EXERCISE PROMPT. Show all the lines in the data below that include the word "votre".

Data items.

■ ■ ■ ■ ■ ■ ■

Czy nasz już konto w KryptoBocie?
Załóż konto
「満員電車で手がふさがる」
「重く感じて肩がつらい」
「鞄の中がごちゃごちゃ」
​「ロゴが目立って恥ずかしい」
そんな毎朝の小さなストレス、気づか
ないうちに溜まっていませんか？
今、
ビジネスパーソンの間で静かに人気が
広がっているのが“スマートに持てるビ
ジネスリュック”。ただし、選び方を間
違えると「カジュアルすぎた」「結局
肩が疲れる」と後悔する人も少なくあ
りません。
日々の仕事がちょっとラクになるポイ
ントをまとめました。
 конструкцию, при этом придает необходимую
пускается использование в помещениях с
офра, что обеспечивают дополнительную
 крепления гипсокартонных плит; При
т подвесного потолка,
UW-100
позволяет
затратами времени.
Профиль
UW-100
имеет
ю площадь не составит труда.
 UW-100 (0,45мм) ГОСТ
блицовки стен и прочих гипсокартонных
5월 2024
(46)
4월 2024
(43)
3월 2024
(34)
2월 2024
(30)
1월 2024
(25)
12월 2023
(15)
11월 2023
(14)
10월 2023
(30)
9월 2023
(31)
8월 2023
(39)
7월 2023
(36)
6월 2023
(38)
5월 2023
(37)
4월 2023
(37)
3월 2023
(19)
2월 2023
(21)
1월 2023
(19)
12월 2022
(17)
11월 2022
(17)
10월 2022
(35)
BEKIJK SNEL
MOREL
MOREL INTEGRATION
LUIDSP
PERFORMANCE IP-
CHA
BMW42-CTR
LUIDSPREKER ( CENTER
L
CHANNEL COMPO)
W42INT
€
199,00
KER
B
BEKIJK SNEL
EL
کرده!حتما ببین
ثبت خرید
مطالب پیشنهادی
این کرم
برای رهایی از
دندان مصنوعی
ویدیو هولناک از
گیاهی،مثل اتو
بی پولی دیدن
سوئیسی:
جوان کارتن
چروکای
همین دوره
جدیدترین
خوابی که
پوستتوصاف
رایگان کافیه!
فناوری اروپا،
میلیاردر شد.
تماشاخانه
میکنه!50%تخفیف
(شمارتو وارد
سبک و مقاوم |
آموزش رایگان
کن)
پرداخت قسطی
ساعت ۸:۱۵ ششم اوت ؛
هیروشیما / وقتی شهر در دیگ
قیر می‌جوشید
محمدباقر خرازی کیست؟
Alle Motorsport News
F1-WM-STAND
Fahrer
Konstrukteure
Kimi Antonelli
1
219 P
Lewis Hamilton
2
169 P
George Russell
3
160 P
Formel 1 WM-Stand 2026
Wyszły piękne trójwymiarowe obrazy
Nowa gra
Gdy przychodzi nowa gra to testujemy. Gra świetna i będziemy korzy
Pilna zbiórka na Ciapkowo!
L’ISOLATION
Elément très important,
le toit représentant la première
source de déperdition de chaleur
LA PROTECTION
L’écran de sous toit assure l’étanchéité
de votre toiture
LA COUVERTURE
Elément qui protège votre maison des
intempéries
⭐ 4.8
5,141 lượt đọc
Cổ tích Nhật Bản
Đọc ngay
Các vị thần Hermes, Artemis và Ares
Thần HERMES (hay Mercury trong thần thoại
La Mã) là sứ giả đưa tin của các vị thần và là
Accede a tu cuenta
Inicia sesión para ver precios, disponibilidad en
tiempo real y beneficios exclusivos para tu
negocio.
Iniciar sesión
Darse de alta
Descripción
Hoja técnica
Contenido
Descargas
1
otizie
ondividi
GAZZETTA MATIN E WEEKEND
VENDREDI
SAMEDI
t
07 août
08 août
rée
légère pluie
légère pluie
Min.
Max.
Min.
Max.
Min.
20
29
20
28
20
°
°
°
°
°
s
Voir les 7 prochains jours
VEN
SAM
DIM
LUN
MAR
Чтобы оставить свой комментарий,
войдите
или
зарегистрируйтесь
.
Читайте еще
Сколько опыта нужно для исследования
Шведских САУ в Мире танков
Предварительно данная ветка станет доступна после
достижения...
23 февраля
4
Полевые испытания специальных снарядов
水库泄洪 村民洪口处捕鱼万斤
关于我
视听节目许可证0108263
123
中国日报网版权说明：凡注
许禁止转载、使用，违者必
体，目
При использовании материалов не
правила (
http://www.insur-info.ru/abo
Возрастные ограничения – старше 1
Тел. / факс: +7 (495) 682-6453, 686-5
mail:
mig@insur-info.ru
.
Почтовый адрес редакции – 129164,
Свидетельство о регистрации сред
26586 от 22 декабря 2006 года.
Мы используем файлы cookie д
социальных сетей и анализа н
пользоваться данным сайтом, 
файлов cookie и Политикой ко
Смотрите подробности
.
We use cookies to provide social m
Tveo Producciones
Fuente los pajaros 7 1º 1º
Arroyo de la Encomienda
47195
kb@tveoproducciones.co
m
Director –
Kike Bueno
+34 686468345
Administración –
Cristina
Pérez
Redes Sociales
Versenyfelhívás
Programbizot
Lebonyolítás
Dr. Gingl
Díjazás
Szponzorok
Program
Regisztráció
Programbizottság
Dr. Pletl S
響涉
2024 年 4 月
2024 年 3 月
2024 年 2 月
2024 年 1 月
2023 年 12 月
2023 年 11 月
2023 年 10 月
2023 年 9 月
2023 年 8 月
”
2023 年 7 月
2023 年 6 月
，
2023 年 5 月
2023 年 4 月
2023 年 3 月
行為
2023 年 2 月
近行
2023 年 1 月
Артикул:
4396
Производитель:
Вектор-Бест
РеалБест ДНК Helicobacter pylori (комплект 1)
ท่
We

■ ■ ■ ■ ■ ■ ■

WRITTEN RESPONSE.
de votre toiture
Elément qui protège votre maison des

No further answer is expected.